Table 1 Summary of Mortality data

 Dose Level (mg/kg)   Mortality       Time of death
   Males  Females  Combined  
 800a  0/5  0/5  0/10  
 1300  0/5  0/5  0/10  
 1450  1/5  -  -  Day 14
 1600  4/5  1/5  5/10  2 hours, Day 3, 4, 5, 9
 1750  -  4/5  -  Day 3, 4, 7
 2000  5/5  5/5  10/10  4, 22 hours, Day 2, 3, 6, 8

a Results from this dose group not used in LD50 determination

Interpretation of results:
Category 4 based on GHS criteria
Conclusions:
In an acute oral toxicity study conducted to the now deleted OECD 401 and to GLP (reliability score 1) the LD50 for methylsilanetriyl triacetate was 1600 mg/kg bw in rats. Observations noted in most groups on the day of dosing included red stains on the snout/extremeties, lacrimation, excessive salivation, decreased activity, lethargy and/or prostate, irregular gait, hunched appearance, laboured breathing, rales and red urine, red stains of the ano-genital area and/or red stains beneath animal's cage. The clinical sign of irregular gait appeared to be generally associated with mortality. Most 1450 and 1600 mg/kg males lost weight by Day 8, but gained weight by Day 15. Most surviving females at 1600 and 1750 mg/kg gained weight by Days 8 and 15. The stomach of the rats at 1450, 1600, 1750 and/or 2000 mg/kg had abnormal contents (clear, mucinous, granular, tan, black, green), discoloured mucosa (red, brown, black) and an increased thickness of the wall. A number of these rats also had adhesions between the stomach and other abdominal viscera. Two rats at 2000 mg/kg had fluid in the abdominal cavity.

_ _ _ _

EXPLORE THE MATERIAL:
(a) List every dose level, in mg/kg, given in the table of the acute oral toxicity study summary.
(b) Continue the acute oral toxicity study summary, starting right after the sentence about the two rats at 2000 mg/kg.
The data is not needed for any of this work.

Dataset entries
_ _ _ _

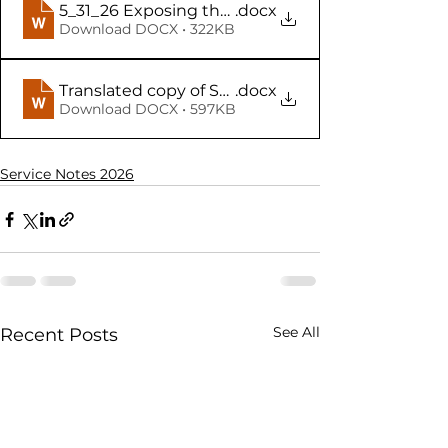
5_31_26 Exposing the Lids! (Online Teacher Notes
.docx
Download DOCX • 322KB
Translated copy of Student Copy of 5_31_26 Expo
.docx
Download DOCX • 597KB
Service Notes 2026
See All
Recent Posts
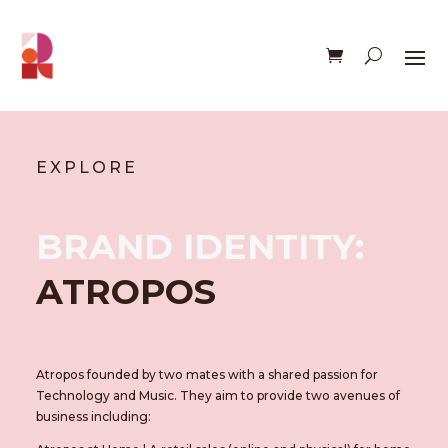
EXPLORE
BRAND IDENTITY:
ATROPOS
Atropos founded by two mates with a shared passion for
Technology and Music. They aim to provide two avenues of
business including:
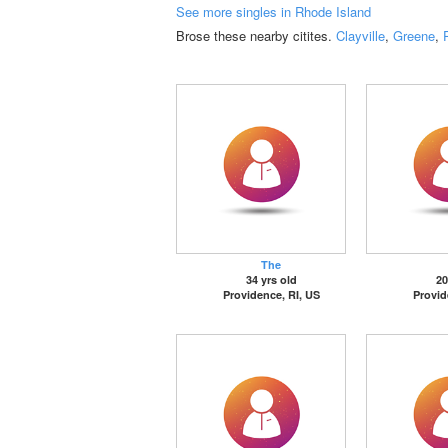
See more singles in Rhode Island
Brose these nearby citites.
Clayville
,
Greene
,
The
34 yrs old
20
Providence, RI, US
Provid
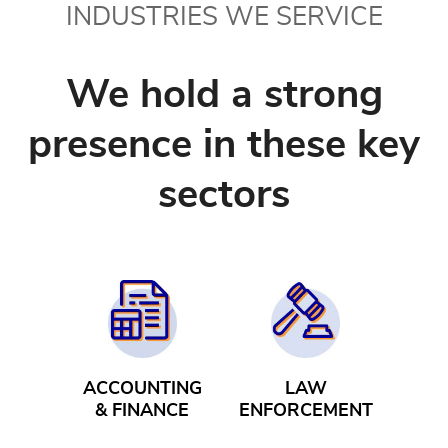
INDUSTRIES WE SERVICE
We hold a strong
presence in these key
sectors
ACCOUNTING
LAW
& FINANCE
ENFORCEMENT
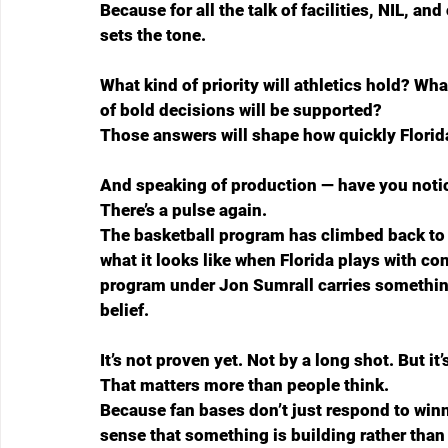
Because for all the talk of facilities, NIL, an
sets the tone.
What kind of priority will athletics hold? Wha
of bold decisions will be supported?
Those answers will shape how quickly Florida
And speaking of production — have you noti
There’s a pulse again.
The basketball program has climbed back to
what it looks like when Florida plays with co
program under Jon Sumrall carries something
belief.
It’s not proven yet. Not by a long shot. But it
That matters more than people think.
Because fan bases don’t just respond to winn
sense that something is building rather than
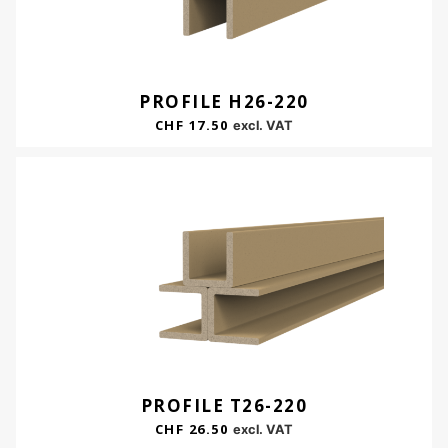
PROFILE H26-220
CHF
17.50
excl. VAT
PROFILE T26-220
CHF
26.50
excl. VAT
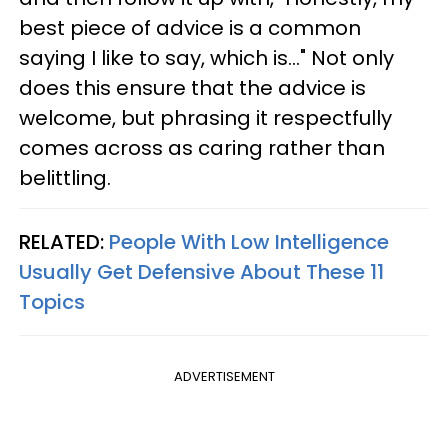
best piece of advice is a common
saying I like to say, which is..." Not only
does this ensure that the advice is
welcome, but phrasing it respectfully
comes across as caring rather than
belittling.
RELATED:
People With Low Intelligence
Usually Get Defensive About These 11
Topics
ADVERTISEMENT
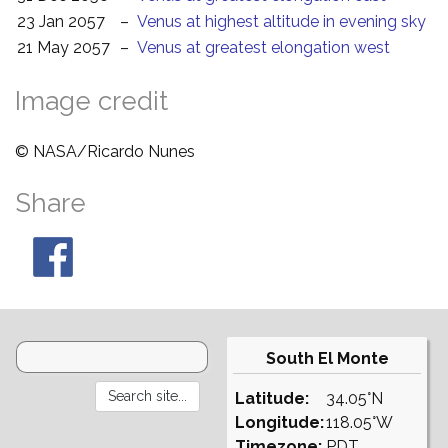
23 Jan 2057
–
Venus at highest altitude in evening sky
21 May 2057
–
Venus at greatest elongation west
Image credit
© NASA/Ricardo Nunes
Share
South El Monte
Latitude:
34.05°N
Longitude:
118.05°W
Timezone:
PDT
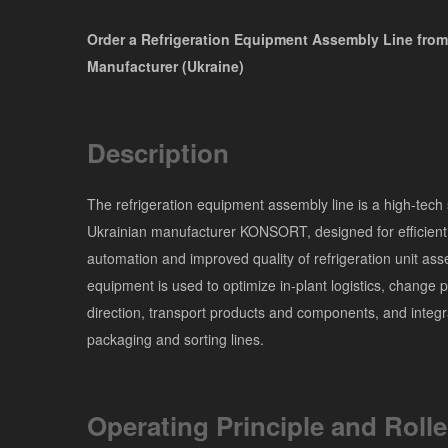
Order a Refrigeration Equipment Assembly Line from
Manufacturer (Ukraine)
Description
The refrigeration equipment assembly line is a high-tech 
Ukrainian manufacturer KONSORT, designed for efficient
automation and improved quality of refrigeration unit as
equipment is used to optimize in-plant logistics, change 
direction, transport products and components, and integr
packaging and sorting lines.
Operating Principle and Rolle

_ _ _ _

ANSWERS:
(a) 800, 1300, 1450, 1600, 1750, 2000

(b)
Endpoint conclusion
Endpoint conclusion:
adverse effect observed
Dose descriptor:
LD50
Value:
1 600 mg/kg bw

Acute toxicity: via inhalation route

Endpoint conclusion
Endpoint conclusion:
no study available

Acute toxicity: via dermal route

Endpoint conclusion
Endpoint conclusion:
no study available

Additional information

In an acute oral toxicity study conducted to the now deleted OECD 401 and to GLP (Huntingdon Life Sciences, 2001) the LD50 for methylsilanetriyl triacetate was 1600 mg/kg bw in rats. Observations noted in most groups on the day of dosing included red stains on the snout/extremeties, lacrimation, excessive salivation, decreased activity, lethargy and/or prostate, irregular gait, hunched appearance, laboured breathing, rales and red urine, red stains of the anogenital area and/or red stains beneath animal's cage. The clinical sign of irregular gait appeared to be generally associated with mortality. Most 1450 and 1600 mg/kg males lost weight by Day 8, but gained weight by Day 15. Most surviving females at 1600 and 1750 mg/kg gained weight by Days 8 and 15. The stomach of the rats at 1450, 1600, 1750 and/or 2000 mg/kg had abnormal contents (clear, mucinous, granular, tan, black, green), discoloured mucosa (red, brown, black) and an increased thickness of the wall. A number of these rats also had adhesions between the stomach and other abdominal viscera. Two rats at 2000 mg/kg had fluid in the abdominal cavity. In a gastric juice simulation study (Ying et al., 2002; see Section 4.1.1.1) in which methylsilanetriyl triacetate was added to simulated gastric juice, relatively high molecular weight polymers were found after 1 and 4 hours. This finding indicates that at very high gavage doses polymerisation could occur in the stomach. Therefore the abnormal stomach contents observed in the above study could have been polymerised test substance.  Clinical signs and macroscopic findings appeared to be related to the corrosive properties of the test substance on the stomach.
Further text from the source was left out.